Once angry residents applauded with joy when they learned a manufacturer of wood pellets has decided not to build a new plant in their neighborhood.
Enviva Wood Pellets received heavy opposition to its plan to build its $80 million dollar plant on Shady Brook Trail in the Courtland neighborhood. The plant will now be built at the Turner Tract Industrial Park. The move is expected to provide about 65 new jobs in the area and Enviva will make use of the park developed by the county to build its new plant.
Woody Saunders is a resident of Shady Brook Trail. He says he is glad the situation ended in a win for all parties concerned. Saunders was present at a recent public hearing when about 150 area residents learned about the new location for the plant. Saunders took a moment to welcome Enviva to the area and said he is glad that public officials listened to the voice of the people.
Enviva is based in Bethesda, Maryland. John Keppler is the chief executive officer of the company. Keppler explains his company is thrilled to be a new part of the community. He also took a moment to thank the Franklin-Southampton Development Center for all it did to make the new plant possible.
The 327 acres Enviva will use to build the new plant has been zoned for single-family homes and agriculture. Enviva was given the option to buy the property if could be rezoned for agriculture.
Enviva hosted a meeting with residents a week ago to update them on the present situation with the new plant. Many of these residents were angered that the plant was being built in their neighborhood.
Mike Johnson, the county administrator says Enviva approached county officials after the meeting with residents didn’t go as well as expected. Johnson says this is when Enviva began talking with the Francis-Southampton Development Center.
Johnson had high praise for Enviva for caring about the feelings of area residents. Johnson continued by saying it is plain to see they intend to be a good corporate neighbor to county residents.
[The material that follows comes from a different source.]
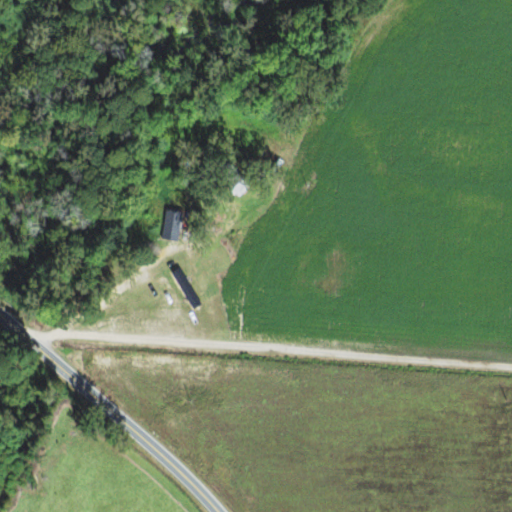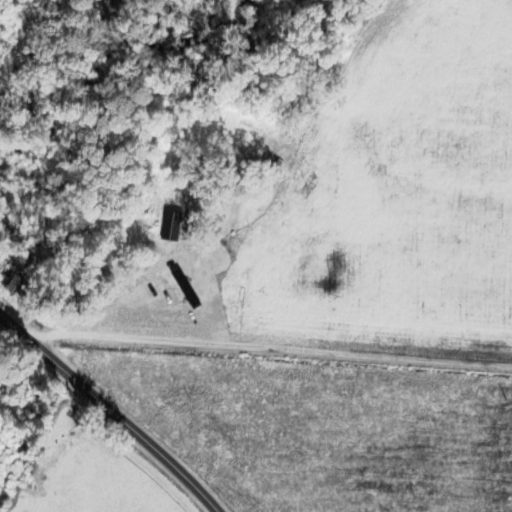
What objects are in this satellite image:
road: (176, 247)
road: (270, 346)
road: (114, 412)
The 120 acres Enviva will now purchase on Rose Valley Rose will come at a price tag of $1.3 million. The acreage is part of the 493 acres Turner Tract. Enviva will not be encumbered with payments for the first two years of the agreement. After two years, the company will pay $260,000 to the county for five consecutive years. Enviva will pay no interest in the deal.
The Industrial Park was problematic for Enviva because natural gas is inaccessible at this time. It will cost the company $700,000 to make natural gas available to their Turner Tract location. The county will return 10 percent of this cost to Enviva for the next decade.
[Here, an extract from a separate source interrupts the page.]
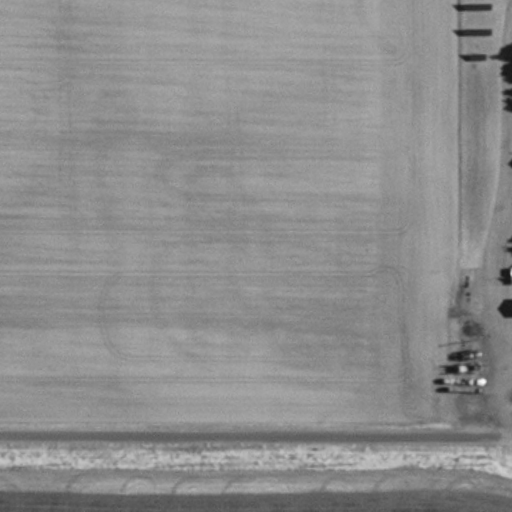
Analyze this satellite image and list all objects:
road: (504, 314)
road: (507, 341)
road: (504, 437)
road: (248, 439)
Enviva will receive as much as $7 million in funding from state, local, and federal government sources for the project. This includes a $300,000 grant approved by Governor Bob McDonnell that must be matched by the county.
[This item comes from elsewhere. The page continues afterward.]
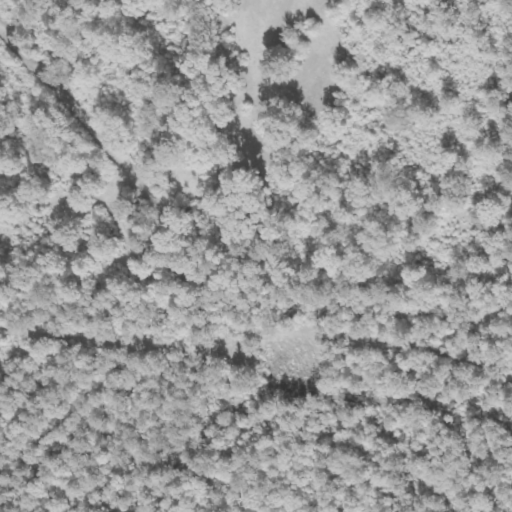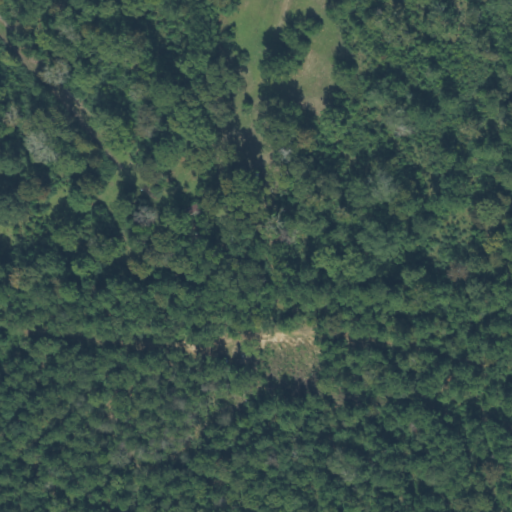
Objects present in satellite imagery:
building: (288, 51)
road: (241, 128)
building: (186, 211)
The initial plan was for the government to collect $6.8 million dollars in taxes from Enviva over a 10 year period. $2.6 million of this money was set to go back to Enviva to reimburse the company for the cost of tools and machinery. An additional $260,000 was slated to offset plant and land expenses.
The new agreement is for Enviva to be rebated nearly $2 million over a five year period for the tool and machinery expense. There will be no rebate for the use of the real estate. Enviva will pay a total of $2 million in taxes over the first year of the deal.